The mistake was treating generation as authorization. Conflating “the model produced an explanation” with “the conclusion is legitimate.”
Separate those and everything changes. Hallucination becomes tolerable—it just fails gates. Reasoning errors become measurable instead of catastrophic. Smarter models become useful but non-sovereign. The question shifts from “is this model good enough?” to “what makes a state transition admissible?”
Marcus isn’t asking that question. But it’s the one that matters.
What This Requires
Irreversible state transitions in shared systems require witness attestation.
Not every decision. Not private thoughts. Just the ones that affect others, can’t be reversed, claim to close questions authoritatively, or write themselves into history.
The mechanics of this—multi-sig logic, cryptographic attestation, or just a bored human with a checklist—are boring. But they're the only things that turn a prediction into a record. The specifics range from human review to cryptographic attestation. The point is that legitimacy must be externalized.
We already know this. We just haven’t formalized it for systems operating at machine speed.
The Gap Marcus Isn’t Seeing
Marcus wants better reasoning.

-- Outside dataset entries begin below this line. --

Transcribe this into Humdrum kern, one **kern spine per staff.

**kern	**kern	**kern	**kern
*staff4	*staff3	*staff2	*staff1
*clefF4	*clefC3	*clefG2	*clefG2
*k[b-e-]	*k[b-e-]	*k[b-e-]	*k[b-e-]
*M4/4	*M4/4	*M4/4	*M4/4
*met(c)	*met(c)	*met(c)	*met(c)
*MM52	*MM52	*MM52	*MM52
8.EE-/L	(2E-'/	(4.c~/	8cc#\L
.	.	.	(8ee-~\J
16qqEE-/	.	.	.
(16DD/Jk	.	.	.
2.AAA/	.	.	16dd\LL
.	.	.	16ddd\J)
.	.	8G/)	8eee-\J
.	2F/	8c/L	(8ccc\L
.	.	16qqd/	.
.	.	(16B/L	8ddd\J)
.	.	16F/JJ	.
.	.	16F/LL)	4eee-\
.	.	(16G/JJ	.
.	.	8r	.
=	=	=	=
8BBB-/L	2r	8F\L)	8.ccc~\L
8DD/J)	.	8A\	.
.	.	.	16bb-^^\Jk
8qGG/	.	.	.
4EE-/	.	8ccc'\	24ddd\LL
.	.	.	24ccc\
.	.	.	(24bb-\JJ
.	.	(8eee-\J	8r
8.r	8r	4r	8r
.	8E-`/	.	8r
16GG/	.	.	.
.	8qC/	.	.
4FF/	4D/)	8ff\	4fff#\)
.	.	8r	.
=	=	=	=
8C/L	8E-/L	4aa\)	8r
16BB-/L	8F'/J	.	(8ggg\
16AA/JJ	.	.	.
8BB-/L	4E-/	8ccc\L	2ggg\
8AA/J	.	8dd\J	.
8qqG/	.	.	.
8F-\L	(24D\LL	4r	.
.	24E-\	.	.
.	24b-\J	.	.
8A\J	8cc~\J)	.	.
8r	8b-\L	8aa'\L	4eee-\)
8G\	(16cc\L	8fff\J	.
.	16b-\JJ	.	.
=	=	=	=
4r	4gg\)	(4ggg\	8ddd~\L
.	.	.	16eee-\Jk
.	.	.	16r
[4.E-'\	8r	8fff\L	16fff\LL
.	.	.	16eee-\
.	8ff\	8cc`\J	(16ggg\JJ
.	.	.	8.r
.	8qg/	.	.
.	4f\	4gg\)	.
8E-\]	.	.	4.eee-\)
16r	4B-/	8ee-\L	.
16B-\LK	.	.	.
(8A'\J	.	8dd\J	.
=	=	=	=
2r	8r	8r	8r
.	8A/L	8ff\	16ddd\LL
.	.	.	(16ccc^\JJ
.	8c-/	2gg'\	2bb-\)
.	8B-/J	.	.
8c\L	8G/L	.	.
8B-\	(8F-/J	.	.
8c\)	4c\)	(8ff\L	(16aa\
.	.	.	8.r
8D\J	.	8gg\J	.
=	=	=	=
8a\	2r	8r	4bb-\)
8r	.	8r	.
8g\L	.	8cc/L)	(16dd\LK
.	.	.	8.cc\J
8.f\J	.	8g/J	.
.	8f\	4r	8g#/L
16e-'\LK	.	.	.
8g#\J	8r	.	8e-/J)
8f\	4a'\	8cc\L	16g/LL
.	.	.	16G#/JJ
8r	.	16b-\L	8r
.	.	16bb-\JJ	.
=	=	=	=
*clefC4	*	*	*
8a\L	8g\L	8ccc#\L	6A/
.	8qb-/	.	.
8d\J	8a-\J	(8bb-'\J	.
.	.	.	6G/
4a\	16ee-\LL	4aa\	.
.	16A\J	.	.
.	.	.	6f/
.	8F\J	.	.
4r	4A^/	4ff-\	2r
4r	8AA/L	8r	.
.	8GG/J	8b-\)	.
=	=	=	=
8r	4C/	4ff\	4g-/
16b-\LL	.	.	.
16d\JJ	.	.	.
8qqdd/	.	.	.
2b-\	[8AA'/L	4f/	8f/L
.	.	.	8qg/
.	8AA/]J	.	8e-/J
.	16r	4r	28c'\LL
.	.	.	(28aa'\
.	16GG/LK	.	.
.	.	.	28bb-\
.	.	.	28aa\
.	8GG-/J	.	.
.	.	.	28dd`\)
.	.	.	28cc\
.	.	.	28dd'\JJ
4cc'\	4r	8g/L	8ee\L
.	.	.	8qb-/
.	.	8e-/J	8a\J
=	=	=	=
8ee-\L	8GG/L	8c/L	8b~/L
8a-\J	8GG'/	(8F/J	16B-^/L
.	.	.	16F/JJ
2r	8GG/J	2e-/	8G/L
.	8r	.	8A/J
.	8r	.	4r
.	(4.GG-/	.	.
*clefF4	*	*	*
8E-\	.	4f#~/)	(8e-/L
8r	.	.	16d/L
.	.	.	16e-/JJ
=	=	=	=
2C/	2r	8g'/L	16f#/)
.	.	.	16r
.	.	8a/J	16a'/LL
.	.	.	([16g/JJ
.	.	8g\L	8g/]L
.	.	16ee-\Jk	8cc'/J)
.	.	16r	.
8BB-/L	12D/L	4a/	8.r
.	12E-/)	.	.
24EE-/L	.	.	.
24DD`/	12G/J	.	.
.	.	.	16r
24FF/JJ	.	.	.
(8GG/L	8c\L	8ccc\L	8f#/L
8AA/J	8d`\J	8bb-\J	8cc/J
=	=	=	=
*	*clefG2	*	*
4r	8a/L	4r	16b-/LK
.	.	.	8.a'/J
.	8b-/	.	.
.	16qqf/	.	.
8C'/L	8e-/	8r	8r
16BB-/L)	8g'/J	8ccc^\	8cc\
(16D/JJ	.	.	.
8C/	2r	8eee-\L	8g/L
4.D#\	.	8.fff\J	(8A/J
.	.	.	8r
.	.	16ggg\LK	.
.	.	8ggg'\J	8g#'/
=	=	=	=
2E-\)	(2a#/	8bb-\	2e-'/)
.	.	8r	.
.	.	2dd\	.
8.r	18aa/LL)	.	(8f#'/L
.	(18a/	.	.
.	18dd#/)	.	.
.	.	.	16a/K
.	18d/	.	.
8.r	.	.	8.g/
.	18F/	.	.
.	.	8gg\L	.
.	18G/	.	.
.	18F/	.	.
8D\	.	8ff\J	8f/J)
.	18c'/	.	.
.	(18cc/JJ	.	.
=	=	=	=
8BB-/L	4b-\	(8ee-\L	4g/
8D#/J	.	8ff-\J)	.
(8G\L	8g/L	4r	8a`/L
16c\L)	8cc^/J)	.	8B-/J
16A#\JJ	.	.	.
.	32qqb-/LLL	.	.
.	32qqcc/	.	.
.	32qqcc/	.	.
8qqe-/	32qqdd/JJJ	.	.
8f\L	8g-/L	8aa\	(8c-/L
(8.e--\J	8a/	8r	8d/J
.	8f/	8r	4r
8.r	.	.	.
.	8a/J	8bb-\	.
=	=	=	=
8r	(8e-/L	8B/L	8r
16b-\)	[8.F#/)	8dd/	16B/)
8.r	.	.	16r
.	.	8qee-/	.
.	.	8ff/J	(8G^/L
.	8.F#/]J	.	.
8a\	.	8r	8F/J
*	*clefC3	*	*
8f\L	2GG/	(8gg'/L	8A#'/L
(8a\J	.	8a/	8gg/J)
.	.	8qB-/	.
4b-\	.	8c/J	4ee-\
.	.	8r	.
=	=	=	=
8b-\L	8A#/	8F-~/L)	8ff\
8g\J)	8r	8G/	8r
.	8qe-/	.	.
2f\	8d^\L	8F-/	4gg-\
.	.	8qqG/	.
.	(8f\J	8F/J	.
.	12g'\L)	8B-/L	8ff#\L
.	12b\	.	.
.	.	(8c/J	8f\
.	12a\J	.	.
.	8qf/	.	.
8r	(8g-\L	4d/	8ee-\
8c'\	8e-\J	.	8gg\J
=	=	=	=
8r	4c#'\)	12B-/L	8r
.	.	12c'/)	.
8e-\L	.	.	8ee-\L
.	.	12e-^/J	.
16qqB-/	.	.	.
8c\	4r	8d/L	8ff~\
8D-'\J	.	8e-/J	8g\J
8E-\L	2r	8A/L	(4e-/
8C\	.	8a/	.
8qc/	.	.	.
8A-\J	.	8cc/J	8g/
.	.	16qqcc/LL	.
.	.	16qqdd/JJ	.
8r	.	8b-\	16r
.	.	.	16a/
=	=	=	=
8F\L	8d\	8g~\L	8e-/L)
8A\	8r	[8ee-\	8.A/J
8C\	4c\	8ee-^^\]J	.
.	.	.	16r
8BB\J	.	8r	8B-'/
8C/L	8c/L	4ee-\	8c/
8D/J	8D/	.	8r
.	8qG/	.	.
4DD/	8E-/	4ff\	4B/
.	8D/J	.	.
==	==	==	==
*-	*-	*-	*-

He’s probably right that scale alone won’t deliver it.
But even if he gets everything he wants—perfect causal models, flawless symbolic reasoning, zero hallucination—the result is more dangerous if it’s still self-authorizing.
Perfect reasoning without external legitimacy just produces more sophisticated closure without witnesses. The model that can flawlessly explain why its fabricated citation is correct is harder to catch than one that obviously hallucinates. Competent-sounding wrongness scales worse than obvious wrongness.

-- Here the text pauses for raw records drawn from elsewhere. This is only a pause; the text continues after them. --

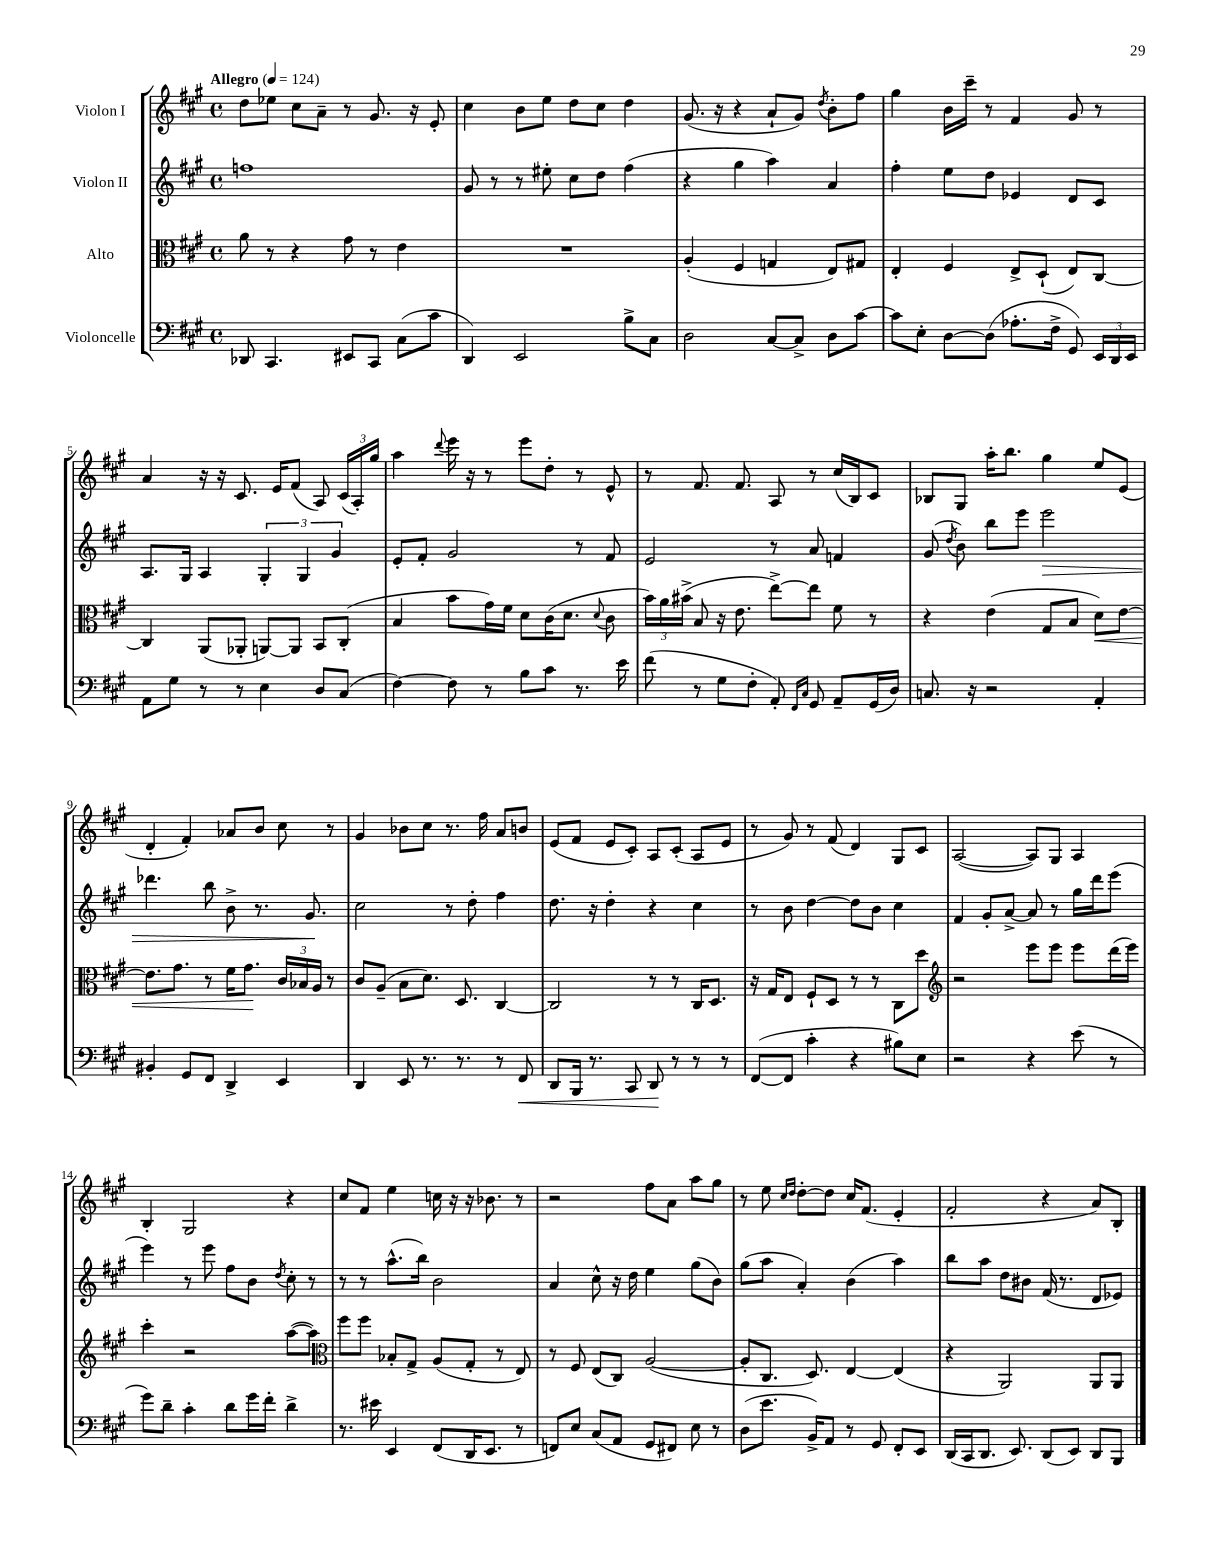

**kern	**kern	**kern	**kern
*staff4	*staff3	*staff2	*staff1
*clefF4	*clefC3	*clefG2	*clefG2
*k[f#c#g#]	*k[f#c#g#]	*k[f#c#g#]	*k[f#c#g#]
*M4/4	*M4/4	*M4/4	*M4/4
*met(c)	*met(c)	*met(c)	*met(c)
*MM124	*MM124	*MM124	*MM124
8DD-	8a	1ff	8dd
4.CC#	8r	.	8ee-
.	4r	.	8cc#
.	.	.	8a~
8EE#	8g#	.	8r
8CC#	8r	.	8.g#
(8C#	4e	.	.
.	.	.	16r
8c#	.	.	8e'
=	=	=	=
4DD)	1r	8g#	4cc#
.	.	8r	.
2EE	.	8r	8b
.	.	8ee#'	8ee
.	.	8cc#	8dd
.	.	8dd	8cc#
8B^	.	(4ff#	4dd
8C#	.	.	.
=	=	=	=
2D	(4A'	4r	(8.g#
.	.	.	16r
.	4F#	4gg#	4r
[8C#	4G	4aa)	8a`
8C#^]	.	.	8g#)
.	.	.	8qdd
8D	8E)	4a	8b'
[8c#	8G#	.	8ff#
=	=	=	=
8c#]	4E'	4ff#'	4gg#
8E'	.	.	.
[8D	4F#	8ee	16b
.	.	.	16ccc#~
(8D]	.	8dd	8r
8.A-'	8E^	4e-	4f#
.	(8D`	.	.
16F#^	.	.	.
8GG#)	8E)	8d	8g#
24EE	[8C#	8c#	8r
24DD	.	.	.
24EE	.	.	.
=	=	=	=
8AA	4C#]	8.A	4a
8G#	.	.	.
.	.	16G#	.
8r	(8AA	4A	16r
.	.	.	16r
8r	8AA-'	.	8.c#
4E	[8AA)	6G#'	.
.	.	.	16e
.	8AA]	.	(8f#
.	.	6G#	.
8D	8BB	.	8A)
.	.	6g#	.
(8C#	(8C#'	.	(24c#
.	.	.	24A')
.	.	.	24gg#
=	=	=	=
[4F#)	4B	8e'	4aa
.	.	8f#'	.
.	.	.	8qqddd
8F#]	8b	2g#	16eee
.	.	.	16r
8r	16g#)	.	8r
.	16f#	.	.
8B	8d	.	8eee
8c#	(16c#	.	8dd'
.	8.d	.	.
8.r	.	8r	8r
.	8qqd	.	.
.	8c#	8f#	8e^^
16e	.	.	.
=	=	=	=
(8f#	24b)	2e	8r
.	24a	.	.
.	(24b#^	.	.
8r	8B	.	8.f#
8G#	16r	.	.
.	8.e	.	8.f#
8F#'	.	.	.
8AA')	[8ee^)	8r	8A
16qqFF#	.	.	.
16qqC#	.	.	.
8GG#	8ee]	8a	8r
8AA~	8f#	4f	(16cc#
.	.	.	16B)
(16GG#	8r	.	8c#
16D)	.	.	.
=	=	=	=
8.C	4r	(8g#	8B-
.	.	8qdd	.
.	.	8b)	8G#
16r	.	.	.
2r	(4e	8bb	16aa'
.	.	.	8.bb
.	.	8eee	.
.	8G#	2eee	4gg#
.	8B	.	.
4AA'	8d)	.	8ee
.	[8e	.	(8e
=	=	=	=
4BB#'	8.e]	4.ddd-	4d'
.	8.g#	.	.
8GG#	.	.	4f#')
8FF#	8r	8bb	.
4DD^	16f#	8b^	8a-
.	8.g#	.	.
.	.	8.r	8b
4EE	24c#	.	8cc#
.	24B-	.	.
.	.	8.g#	.
.	24A	.	.
.	8r	.	8r
=	=	=	=
4DD	8c#	2cc#	4g#
.	(8A~	.	.
8EE	8B	.	8b-
8.r	8.d)	.	8cc#
.	.	8r	8.r
8.r	8.D	.	.
.	.	8dd'	.
.	.	.	16ff#
8r	[4C#	4ff#	8a
8FF#	.	.	8b
=	=	=	=
8DD	2C#]	8.dd	(8e
16BBB	.	.	8f#
8.r	.	16r	.
.	.	4dd'	8e
8CC#	.	.	8c#')
8DD	8r	4r	8A
8r	8r	.	(8c#'
8r	16C#	4cc#	8A
.	8.D	.	.
8r	.	.	8e
=	=	=	=
([8FF#	16r	8r	8r
.	16G#	.	.
8FF#]	8E	8b	8g#)
4c#'	8F#`	[4dd	8r
.	8D	.	(8f#
4r	8r	8dd]	4d)
.	8r	8b	.
8B#)	8C#	4cc#	8G#
8E	8dd	.	8c#
=	=	=	=
*	*clefG2	*	*
2r	2r	4f#	([2A
.	.	8g#'	.
.	.	[8a^	.
4r	8eee	8a]	8A])
.	8eee	8r	8G#
(8e	8eee	16gg#	4A
.	.	16ddd	.
8r	(16ddd	(8eee	.
.	16eee)	.	.
=	=	=	=
8g#)	4ccc#'	4eee)	4B'
8d~	.	.	.
4c#'	2r	8r	2G#
.	.	8eee	.
8d	.	8ff#	.
16g#	.	8b	.
16f#'	.	.	.
.	.	8qdd	.
4d^	([8aa	8cc#'	4r
.	8aa])	8r	.
=	=	=	=
*	*clefC3	*	*
8.r	8ff#	8r	8cc#
.	8ff#	8r	8f#
16e#	.	.	.
4EE	8B-'	(8.aa^^	4ee
.	8G#^	.	.
.	.	16bb)	.
(8FF#	(8A	2b	16cc
.	.	.	16r
16DD	8G#'	.	16r
8.EE	.	.	8.b-
.	8r	.	.
8r	8E)	.	8r
=	=	=	=
8FF)	8r	4a	2r
8E	8F#	.	.
(8C#	(8E	8cc#^^	.
8AA	8C#)	16r	.
.	.	16dd	.
8GG#	([2A	4ee	8ff#
8FF#)	.	.	8a
8E	.	(8gg#	8aa
8r	.	8b)	8gg#
=	=	=	=
(8D	8A']	(8gg#	8r
8.e	8.C#	8aa	8ee
.	.	.	16qqcc#
.	.	.	16qqdd
.	.	4a')	[8dd'
16BB^)	8.D)	.	.
8AA	.	.	8dd]
8r	[4E	(4b	16cc#
.	.	.	(8.f#
8GG#	.	.	.
8FF#'	(4E]	4aa)	4e'
8EE	.	.	.
=	=	=	=
(16DD	4r	8bb	2f#'
16CC#	.	.	.
8.DD	.	8aa	.
.	2AA)	8dd	.
8.EE)	.	.	.
.	.	8b#	.
(8DD	.	(16f#	4r
.	.	8.r	.
8EE)	.	.	.
8DD	8AA	8d	8a)
8BBB	8AA	8e-)	8B'
==	==	==	==
*-	*-	*-	*-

The issue isn’t that LLMs are bad at reasoning. The issue is letting any system—no matter how good at reasoning—operate as if generation and authorization were the same thing.
That was always going to break. AI just forced us to notice.
Where This Goes
Reasoning capability and closure authority are separate problems. We’ve been trying to solve the second by improving the first.
Doesn’t work. Never worked for humans either. That’s why we built legitimacy structures in the first place.
The correct response isn’t “build better oracles.” It’s “stop treating any agent as an oracle.”
Treat outputs as proposals. Make legitimacy procedural. Separate generation from authorization. Build systems where state advances through attestation, not confidence.
This applies to current LLMs. It applies to whatever architecture comes next. It applies to human experts operating at scale. It’s not a critique of any particular approach to reasoning—it’s a constraint on what reasoning outputs are allowed to do by themselves.
The gap was always there. AI just made it too loud to ignore.